◆ WRITTEN TASK ◆
Set out the records as a Markdown table with the columns Row and Line, one row per line of text, numbered in order and with blank lines left out.
■ ■ ■ ■
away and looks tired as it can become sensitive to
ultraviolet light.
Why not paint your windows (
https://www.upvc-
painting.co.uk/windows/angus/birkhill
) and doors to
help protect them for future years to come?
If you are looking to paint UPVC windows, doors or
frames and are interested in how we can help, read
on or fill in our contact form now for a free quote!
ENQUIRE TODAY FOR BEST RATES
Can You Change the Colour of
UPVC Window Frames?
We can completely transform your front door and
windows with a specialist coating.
■ ■ ■ ■
◆ EXPECTED ANSWER ◆
| Row | Line |
|---|---|
| 1 | away and looks tired as it can become sensitive to |
| 2 | ultraviolet light. |
| 3 | Why not paint your windows ( |
| 4 | https://www.upvc- |
| 5 | painting.co.uk/windows/angus/birkhill |
| 6 | ) and doors to |
| 7 | help protect them for future years to come? |
| 8 | If you are looking to paint UPVC windows, doors or |
| 9 | frames and are interested in how we can help, read |
| 10 | on or fill in our contact form now for a free quote! |
| 11 | ENQUIRE TODAY FOR BEST RATES |
| 12 | Can You Change the Colour of |
| 13 | UPVC Window Frames? |
| 14 | We can completely transform your front door and |
| 15 | windows with a specialist coating. |